El mayor problema común de cada turno presidencial en el Perú no es esta o aquella identidad del régimen, esta o aquella complejidad de objetivos y tareas de gobierno, o esta o aquella oposición vista como adversaria o enemiga.
PARA SUSCRIPTORES: Incapacidad intermitente
El mayor problema común de cada turno presidencial es no saber qué hacer con el poder ni con aquellos que buscan usarlo desde dentro.
El Perú parece haber llegado al límite de tener que rediseñar el poder presidencial si no quiere que este siga siendo por los siguientes 200 años lo que ha sido hasta hoy: una fuente histórica de ineptitud, desgobierno, corrupción, inestabilidad, conspiración, desconfianza, usurpación de funciones, deslealtades y traiciones.
La suma de todo ello lo ha hecho ineficaz en su verticalidad y casi inexistente en su horizontalidad. Y su carencia de una estructura orgánica y funcional propia lo ha llevado muchas veces a encarnar a caudillos solitarios y vulnerables, dispuestos a concluir sus días más como villanos que como héroes, en la paz y en la guerra.
Claro que hemos tenido momentos y protagonismos excepcionales a lo largo de la historia que lograron sortear los vacíos y defectos estructurales y de contrapeso del poder presidencial para convertirlo en un destello esperanzador de gobernabilidad y confianza.
Aún vivimos de algunos de los rezagos de aquello.
Ahora, hemos llegado al vértice en el que podríamos decir que la presidencia se ha vuelto, en mis palabras, más ficticia que nunca, y el Estado, en palabras de Carmen McEvoy, más demencial que nunca.
Algo extraordinario tiene que pasar para que la presidencia adquiera dignidad, respeto, solvencia, autoridad, solidez, legitimidad y, por qué no, grandeza.
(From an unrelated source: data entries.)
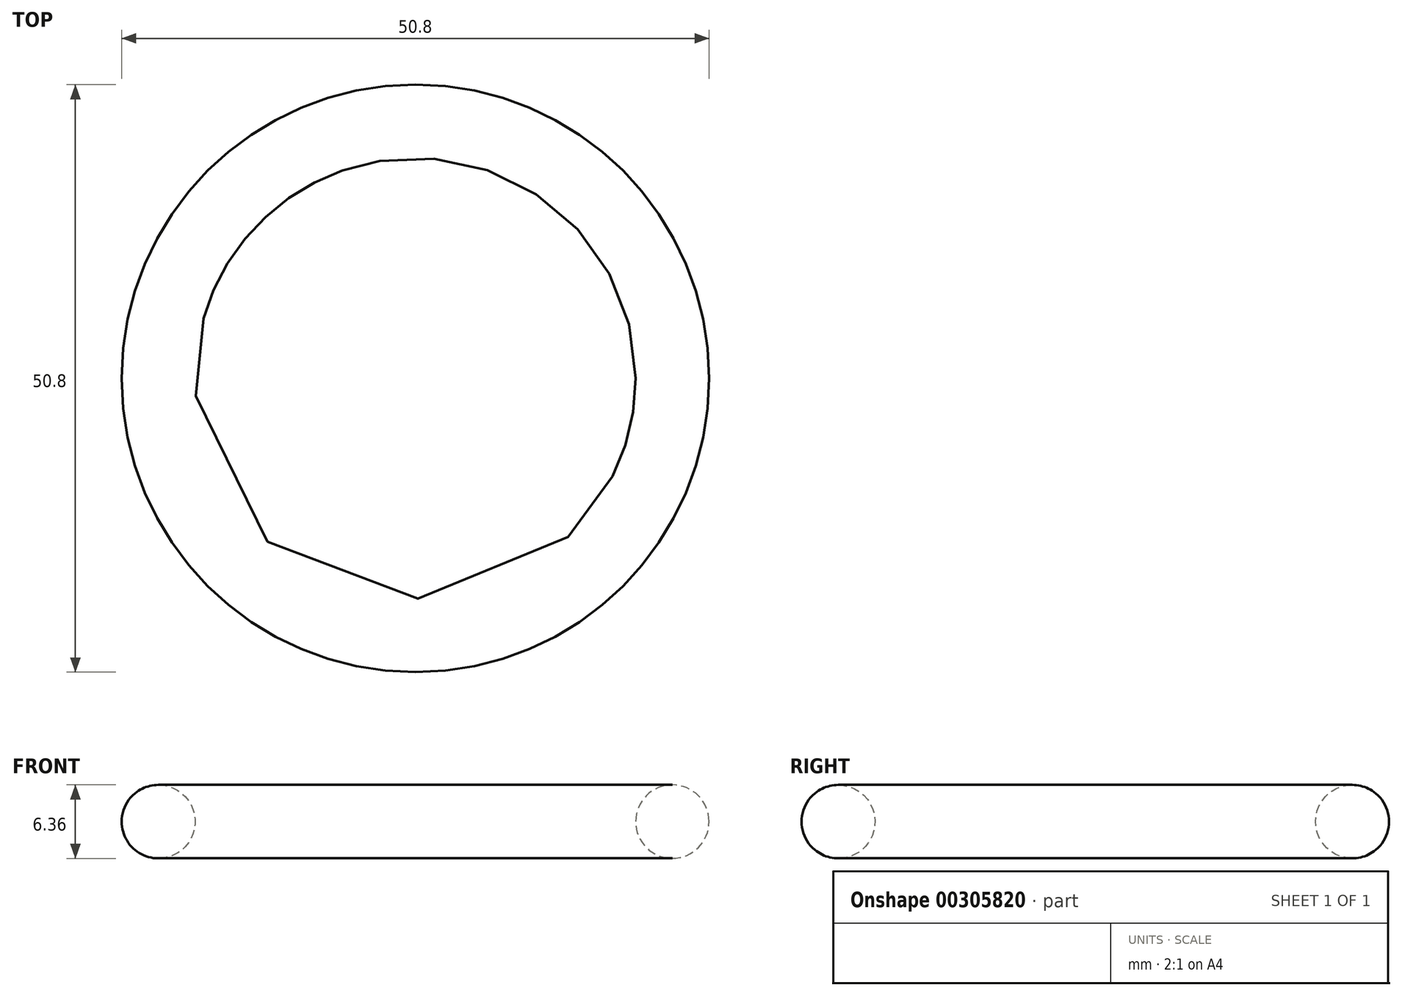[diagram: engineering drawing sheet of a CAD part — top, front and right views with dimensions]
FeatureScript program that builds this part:
annotation { "Feature Type Name" : "Feature", "Feature Type Description" : "" }
export const myFeature = defineFeature(function(context is Context, id is Id, definition is map)
    precondition{}
    {
        {
            var Q0;
            Q0=qCreatedBy(makeId("Front.planeOp"),FACE);
            var sketch = newSketch(context, id + "F0", { "sketchPlane" : qUnion([Q0])});
            skCircle(sketch, "E0", {"center": v(-22.22, 0) * mm, "radius": 3.18 * mm});
            skLineSegment(sketch, "E1", {"start": v(0, 43.13) * mm, "end": v(0, -16.86) * mm, "construction": true});
            skSolve(sketch);
        }
        {
            var Q0;
            Q0 = qSketchRegion(id + "F0", true);
            var Q1;
            Q1=sQuery(id+"F0.wireOp",EDGE,"E1");
            revolve(context, id + "F1", {"entities" : qUnion([Q0]), "axis" : qUnion([Q1]), "revolveType" : RevolveType.FULL});
        }
    });
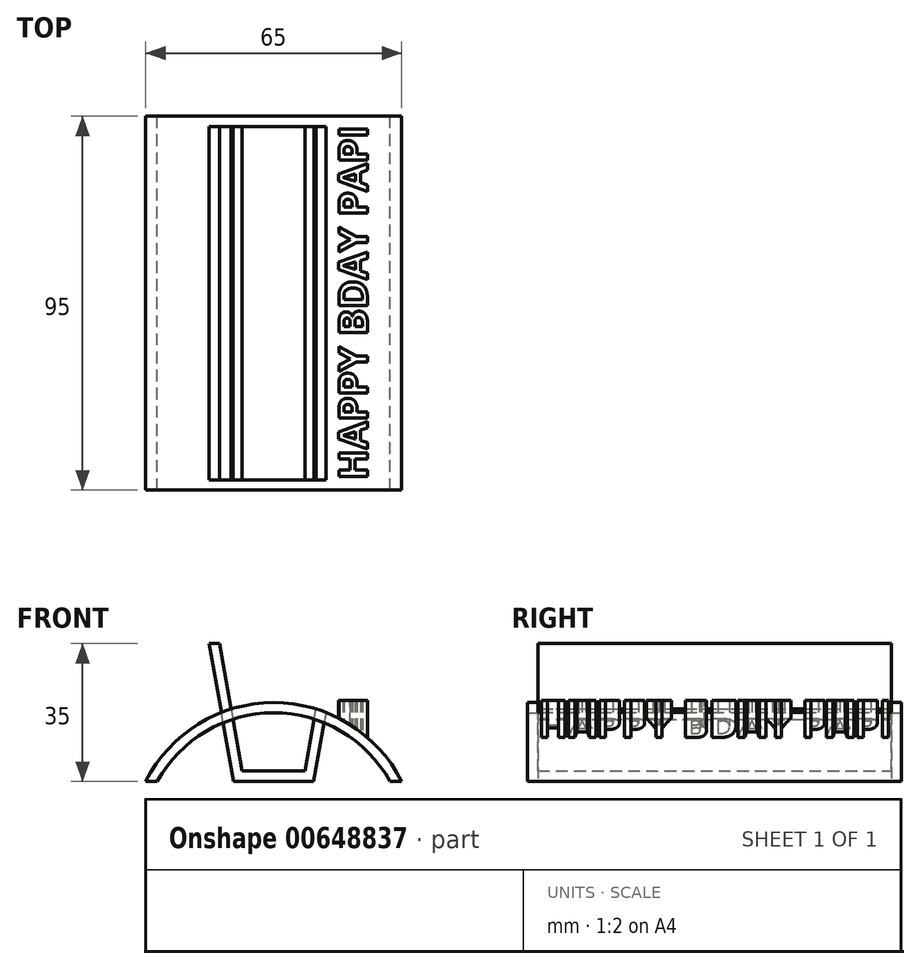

Su propensión al autoritarismo, a las corruptelas y al clientelismo palaciego, ha debilitado y casi disuelto su otra investidura: la de la jefatura del Estado.
Lamentablemente, las reformas políticas, de iniciativa unilateral y de objetivos periféricos, no han alcanzado a tocar los vacíos y defectos estructurales de los poderes del Estado: Ejecutivo, Legislativo y Judicial. Solo se han limitado a promover y blandir palos de ciego desde un poder contra otro antes que usar mecanismos racionales y consensuados para corregirlos, mejorarlos y perfeccionarlos.
Es evidente tal fragilidad y tal laxitud al interior y exterior de los poderes del Estado, que ‘pericos’ y ‘pericas’ de los Palotes terminan cogobernando o ejerciendo facultades impropias en el Ejecutivo (los casos de Vladimiro Montesinos con Alberto Fujimori, Nadine Heredia con Ollanta Humala y ahora un par de secretarias con Martín Vizcarra, ilustran el problema); que una figura como la disolución del Congreso resulta aplicada inconstitucionalmente porque el poder presidencial así lo quiere y no porque haya indiscutibles razones de Estado; y que otra figura, igualmente constitucional, como la vacancia presidencial, sea una permanente espada de Damocles sobre la cabeza del mandatario de turno, aplicable, por supuesto, cada vez que una mayoría congresal busque, por ‘quítame estas pajas’, derrocar y capturar el Ejecutivo.
La misma extrema fragilidad y laxitud se traslada al Ministerio Público y al Poder Judicial, al punto de que la judicialización de la política y la politización de la justicia son la comidilla del día. La determinación del grado de poder y de exceso de poder de ambos organismos no está debidamente regulada ni controlada, de modo que un fiscal puede –en la práctica– decidir la culpabilidad de una persona antes de ser juzgada, como un juez puede estar pintado en la pared a la hora en la que un derecho constitucional como la presunción de inocencia sirve de alfombra para limpiarse los pies.
Las figuras de la disolución del Congreso y de la vacancia presidencial atentan contra la esencia misma de la delegación democrática de poder en las urnas, de la misma manera que el estado de derecho es sacado de curso cuando nuestras garantías fiscales, judiciales y constitucionales tuercen groseramente sus principios, doctrinas y equilibrios.
El poder presidencial acaba por oscurecerse y enredarse en el ámbito de la Presidencia del Consejo de Ministros (PCM). Esta no es lo que pretender ser ni parece lo que pretende parecer. Y se llama erróneamente ‘primer ministro’ a quien no pasa de ser coordinador del Consejo de Ministros y vocero accesitario del Gobierno.
Una solución a este híbrido político podría pasar por hacer descansar en la PCM el peso del gobierno del día a día y acentuar ampliamente las responsabilidades de Estado en la presidencia, ahorrándole innecesarios desgastes.